Thursday, June 11, 2009

Thursday's Parsha Tidbits - Parshas Beha'aloscha

The following is a brief summary of a thought said over by R' Frand in his shiur this evening. I have attempted to reproduce this vort to the best of my ability. Any perceived inconsistency is the result of my efforts to transcribe the shiur and should not be attributed to R' Frand.

In Parshas Beha'aloscha (9:1-14), the Torah discusses the Pesach offering brought by the Jews in the second year in the desert. The Torah then tells over the story that men who were tamei meis came to Moshe and asked why they should be less than other Jews ("Lama Nigara") because they could not offer the Korban Pesach. In response, Hashem tells Moshe that these people can have a do-over, as they are permitted to bring a Pesach sheni.

The Sifri relates that these men were k'sheirim (pure) and tzadikim, who were "chareidim" on the mitzvos.

Rabbi Frand then asked - what is the true meaning of chareidim? In modern Israel that is a term used to describe the "ultra orthodox", but what does it mean?

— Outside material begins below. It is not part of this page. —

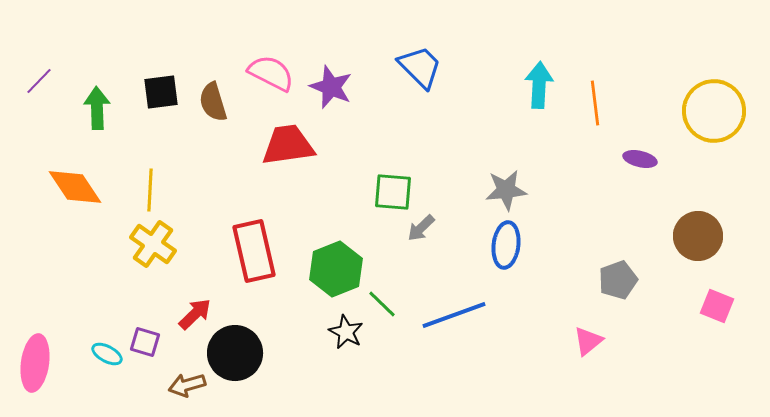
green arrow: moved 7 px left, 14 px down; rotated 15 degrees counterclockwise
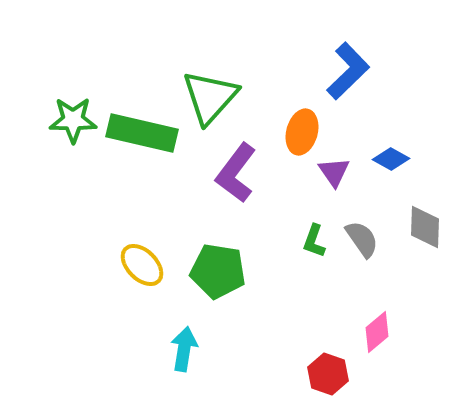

Rabbi Frand answered by making reference to a vort from R' Yitzchak Zilbershtein. He related that a man once came before R' Yitzchak and told him that the doctor had insisted that he must eat on Yom Kippur. The man was distraught and wanted to know what to do. R' Yitzchak then sat down with the man and taught him the rules of eating on Yom Kippur and how to eat the pachos mikishiur so that he would not violate the proscription against eating.

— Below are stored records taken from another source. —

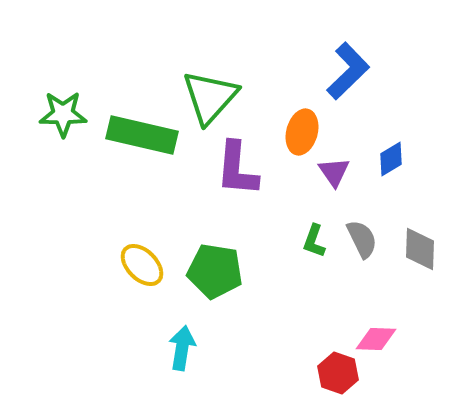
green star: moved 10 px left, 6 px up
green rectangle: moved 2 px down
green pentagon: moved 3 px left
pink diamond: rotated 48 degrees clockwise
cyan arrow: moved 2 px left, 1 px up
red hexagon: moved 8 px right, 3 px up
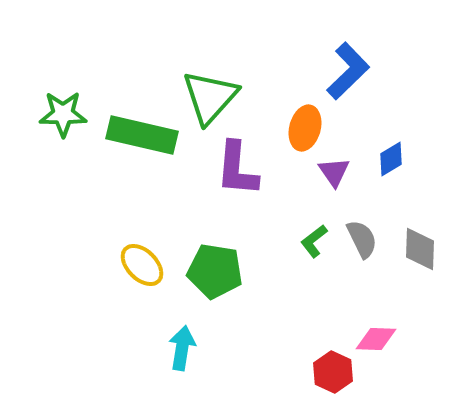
orange ellipse: moved 3 px right, 4 px up
green L-shape: rotated 32 degrees clockwise
red hexagon: moved 5 px left, 1 px up; rotated 6 degrees clockwise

The next day the man returned and apologized to R' Yitzchak. He explained that he had forgotten the rules and wanted to know whether R' Yitzchak could review them with him again. R' Yitzchak agreed. However, the following day and the day after that, the man again returned and asked R' Yitzchak to review the laws with him. The man finally explained to R' Yitzchak that he was "nervous" about eating on Yom Kippur and the stress from thinking about it had caused him to forget the rules after R' Yitzchak taught them to him.

R' Yitzchak said to the man - its good that you are nervous about this. We see from Devarim 29:3 that Moshe says to the Jews that Hashem has not given them a heart to know or eyes to see or ears to hear until this day. Rashi explains that on this day, Moshe gave a sefer Torah that he had written to shevet Levi. The rest of the Jews then came to Moshe and said - we also stood at Har Sinai and accepted the Torah, why did you only give this to Levi? Moshe then became very happy and said to the Jews, today you became a nation (Devarim 27:9) - today I see that you cling to and desire Hashem.

R' Yitzchak said to the man, I see that this eating on Yom Kippur is very important to you. It so goes against your fiber to eat that it makes you nervous in that you want to make sure that you perform everything properly. This is merely a sign that it is important to you and of course I have no problem reviewing the laws with you.

R' Frand then compared it to a person who buys an esrog and takes it to a Rav to check. The Rav looks at it for a few moments and says "mihudar." The following day, the man returns to the Rav and says are you sure you saw this spot? The Rav again looks at the esrog and says "mihudar." The man returns another day to show another dot on the esrog and gets the same response.

R' Frand said that this is the true meaning of chareidim. It does not mean someone who is trembling in fear. A charedi (in the positive sense) is someone whose complete being is tied up in trying to make sure that he is doing the right thing l'shem shamayim.